• **EXERCISE INSTRUCTIONS**
With pictures left out, set down exactly the lines that begin at the one containing "Figure 9: Convergence" and end with the last line of the entries below.

(Stored dataset items)
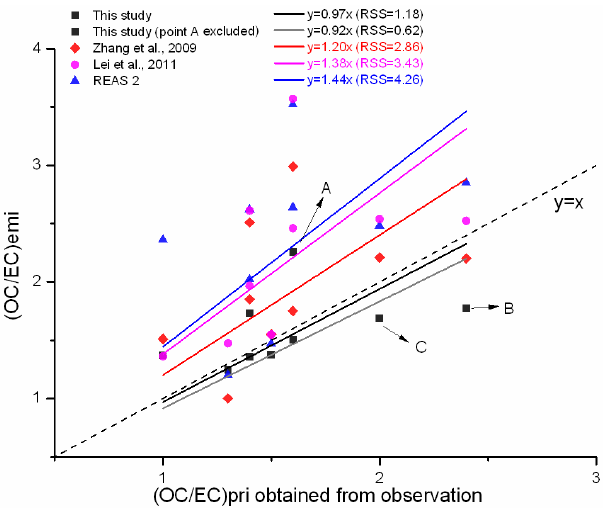
Figure 9. Correlation of (OC / EC) pri from ground observation (X. Zhang et al., 2008) and (OC / EC) emi from provincial emissions es- timated by different inventory studies. Points A, B, and C represent the observations at Nanning, Longfengshan, and Jinsha, and emis- sion results for corresponding provinces (Guangxi, Heilongjiang, and Hubei),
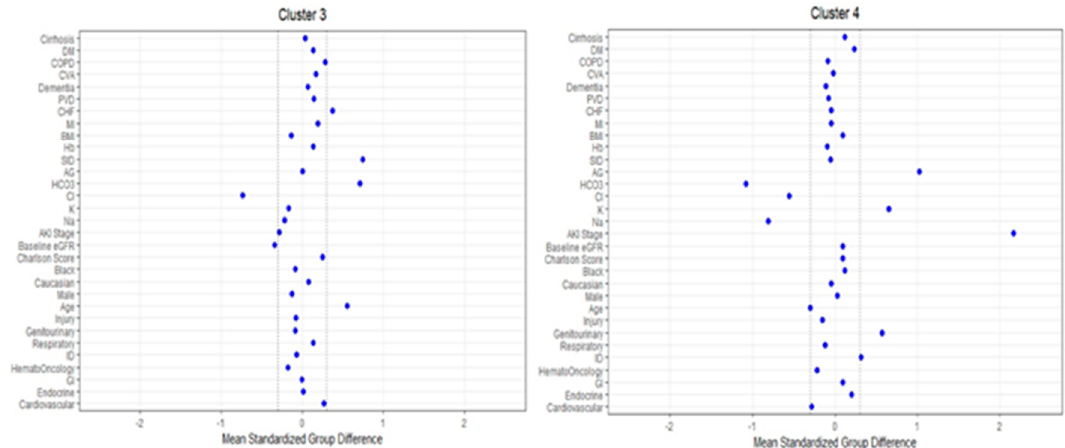
Figure 3. The standardized differences across the four clusters for each baseline parameter. The x-axis is the standardized difference value, and the y axis shows baseline parameters. The dashed vertical lines represent the standardized differences cutoffs of < − 0.3 or >0.3. Abbreviations: AKI, acute kidney injury; DM, diabetes mellitus; COPD, chronic obstructive pulmonary disease; CVA, cerebrovascular accident; PVD, peripheral vascular disease; CHF, congestive heart failure; MI, myocardial infarction; BMI, body mass index; Hb, hemoglobin; SID, strong ion difference; AG, anion gap; ESKD, end-stage kidney disease; HCO3, bicarbonate; Cl, chloride; K, potassium; Na, sodium; GFR, glomerular filtration rate; RS, respiratory system; ID, infectious disease; GI, gastrointestinal.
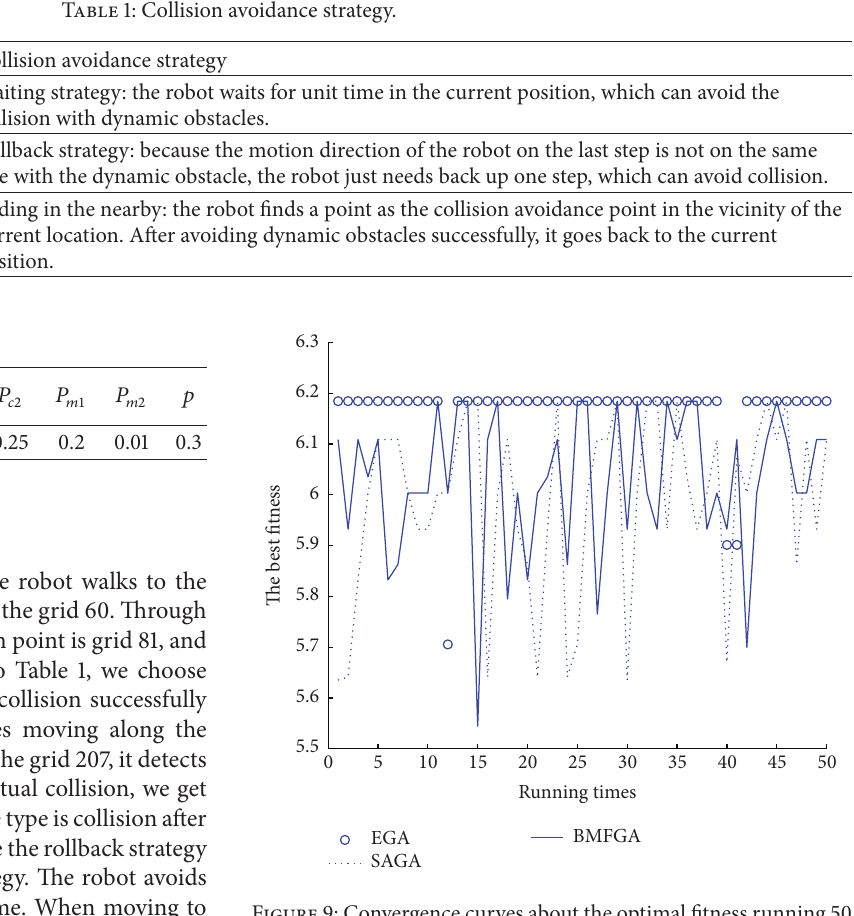
Figure 9: Convergence curves about the optimal fitness running 50 times.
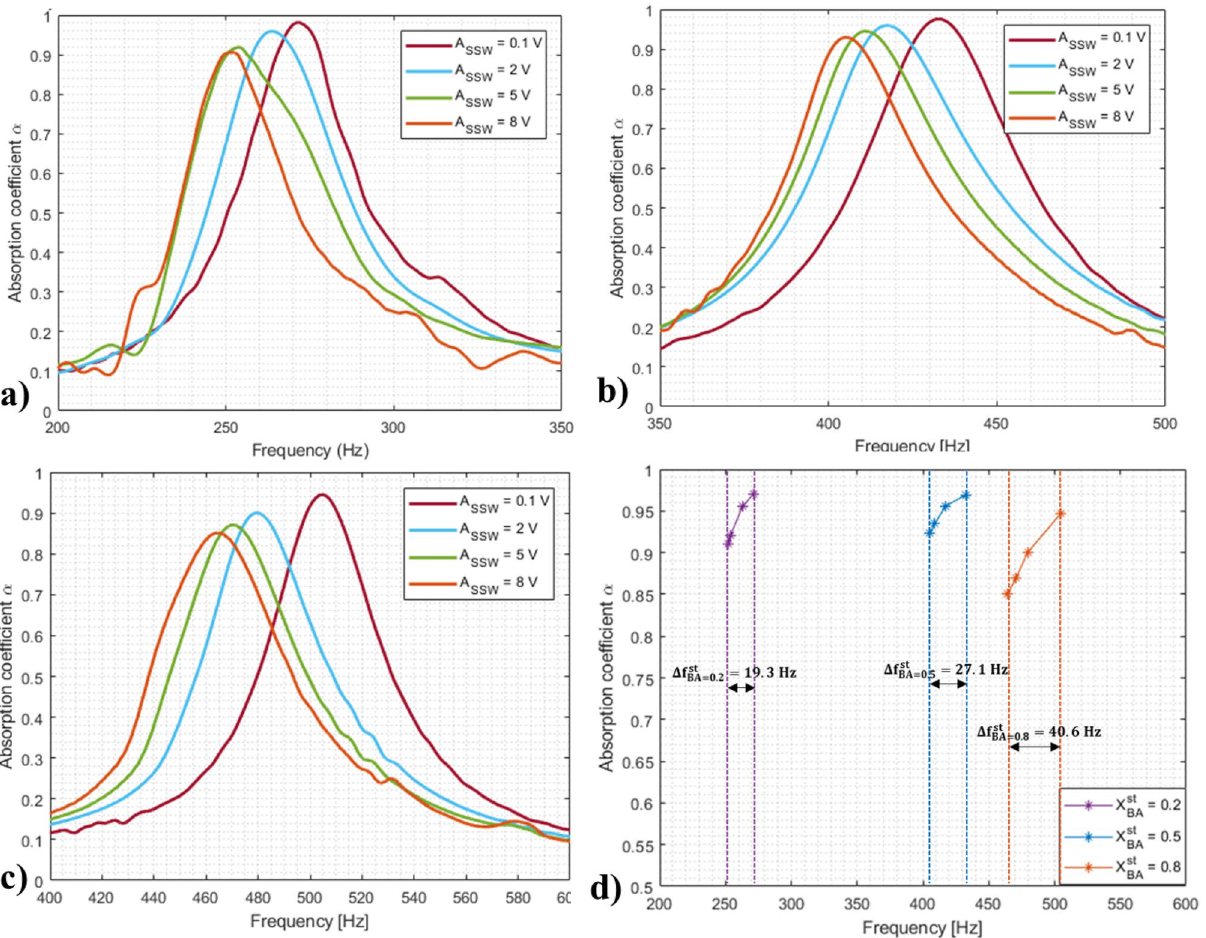
st = 0.2; ( b ) X st = 0.5; ( c ) BA BA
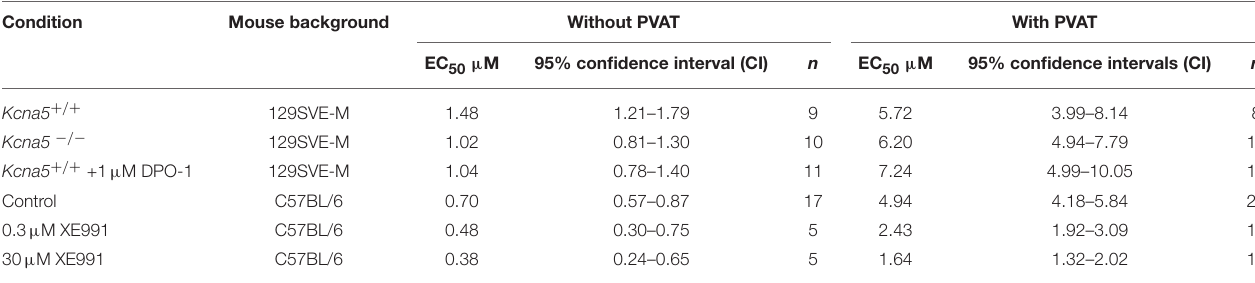
TABLE 1 | EC 50 and its confidence intervals.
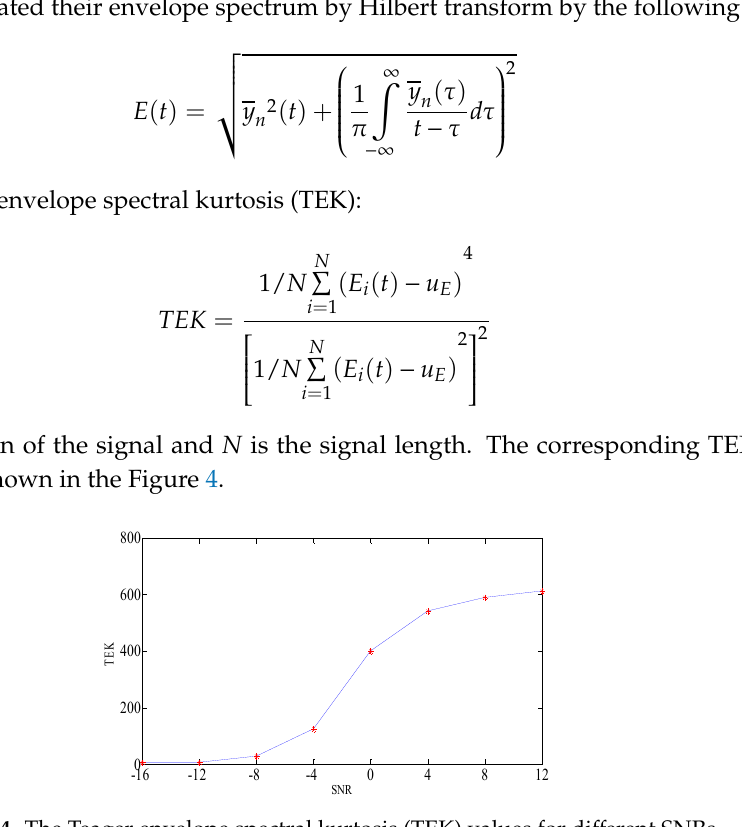
Figure 4. The Teager envelope spectral kurtosis (TEK) values for different SNRs.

• **WRITTEN ANSWER**
Figure 9: Convergence curves about the optimal fitness running 50 times.
st = 0.2; ( b ) X st = 0.5; ( c ) BA BA
TABLE 1 | EC 50 and its confidence intervals.
Figure 4. The Teager envelope spectral kurtosis (TEK) values for different SNRs.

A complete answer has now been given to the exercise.